I’m working on roguelike, and we’re hopefully about 3 weeks from releasing it. The programmer I took over for wrote a minimap implementation that I’ve discovered is horribly inefficient; framerate drops from a smooth 30 to a shaky 17 in the worst case when it’s active.
The algorithm in use now basically does this:
for( map.width ){
for( map.height ){
glLineWidth(LINE_WIDTH);
if(currentTile.explored) glColor4ub(currentTile.minimapR, currentTile.minimapG, currentTile.minimapB, currentTile.minimapA);
else glColor4ub(0, 0, 0, 255);
drawLine( CGPointMake(x, y), CGPointMake(x, y+LINE_WIDTH));
}
}
which gets called every frame. Even when only drawing a 30x30 subset of the tilemap, this is killing the framerate.
It was suggested to me that I create one texture for the entire map in advance, and just draw that static texture, which makes sense.

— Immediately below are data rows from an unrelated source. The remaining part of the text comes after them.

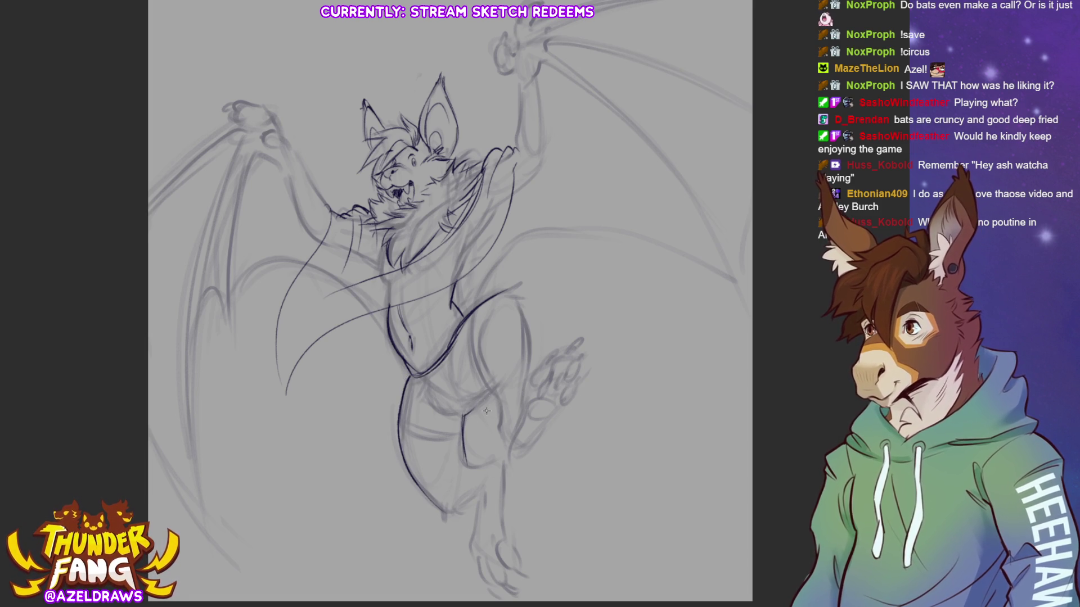
Add a dark waistband across the hips and outline the right hip, outer thigh and inner thigh.
mouse_move(397, 427)
left_mouse_down()
mouse_move(462, 432)
mouse_move(416, 432)
mouse_move(451, 433)
left_mouse_up()
left_click_drag(400, 427, 461, 431)
mouse_move(472, 321)
left_mouse_down()
mouse_move(469, 384)
mouse_move(483, 406)
mouse_move(432, 404)
mouse_move(459, 418)
mouse_move(463, 405)
mouse_move(462, 417)
mouse_move(491, 397)
left_mouse_up()
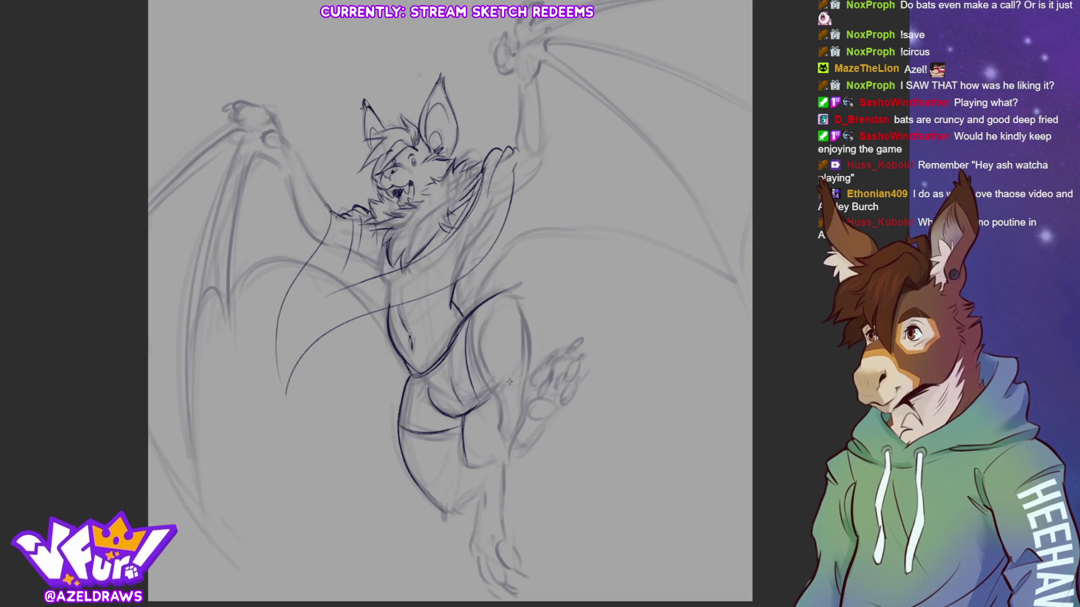
mouse_move(453, 345)
left_mouse_down()
mouse_move(456, 396)
mouse_move(411, 392)
mouse_move(444, 416)
mouse_move(415, 387)
left_mouse_up()
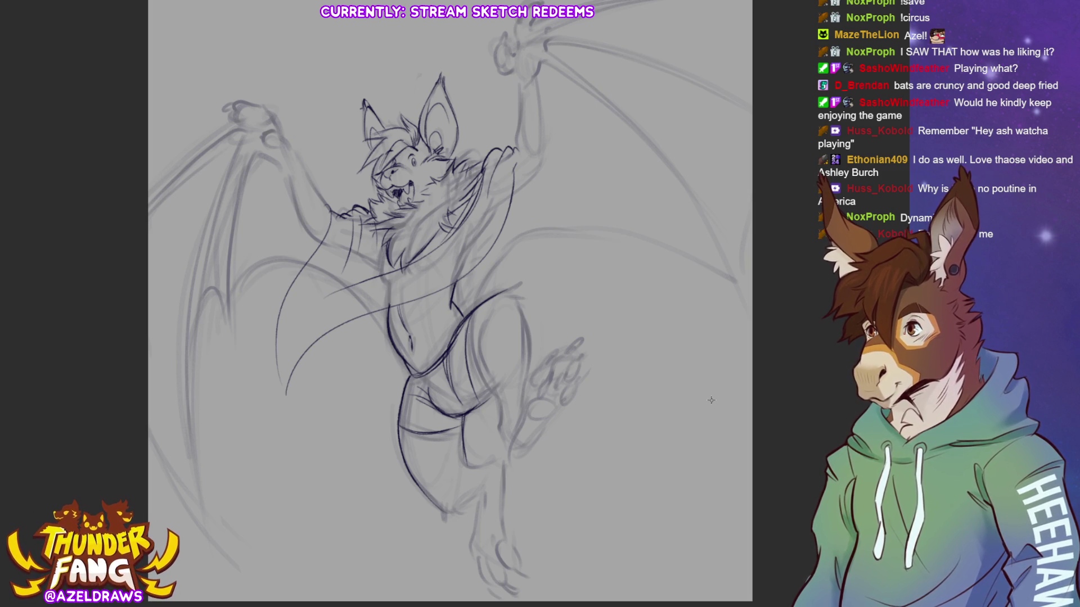
Ink the hip-to-thigh contour, outer thigh detail marks and the knee.
left_click_drag(462, 344, 487, 401)
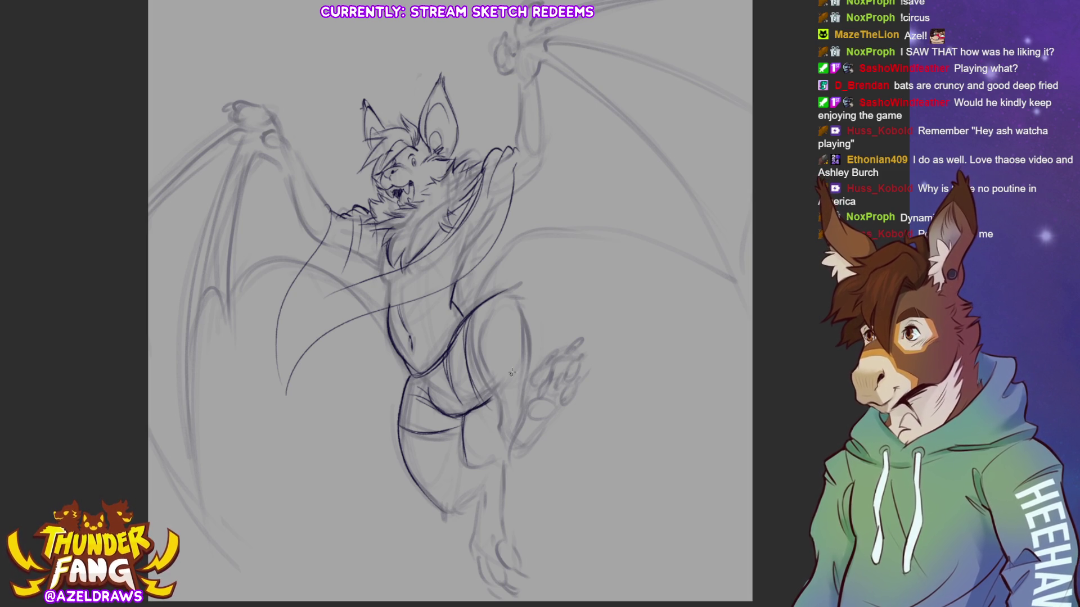
left_click_drag(476, 329, 502, 397)
mouse_move(491, 299)
left_mouse_down()
mouse_move(522, 278)
mouse_move(523, 380)
left_mouse_up()
mouse_move(527, 329)
left_mouse_down()
mouse_move(519, 393)
mouse_move(487, 410)
mouse_move(495, 417)
left_mouse_up()
left_click_drag(523, 382, 522, 397)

However, that approach might not fully meet the requirements I’ve got to implement and it would take me a day or so learning how to do, so I want to make sure that’s what I should be doing.
The snag is that the map needs to reveal itself as the player explores it, so building one texture upfront for the entire map would require some way to mask parts of it. Can that be done somehow? The current implementation was probably designed with this feature in mind.
The alternative would be remaking the texture each time more of the map has been revealed, which is almost constantly. I have to assume that would be a lot worse than our current algorithm. Is that a reasonable assumption to make?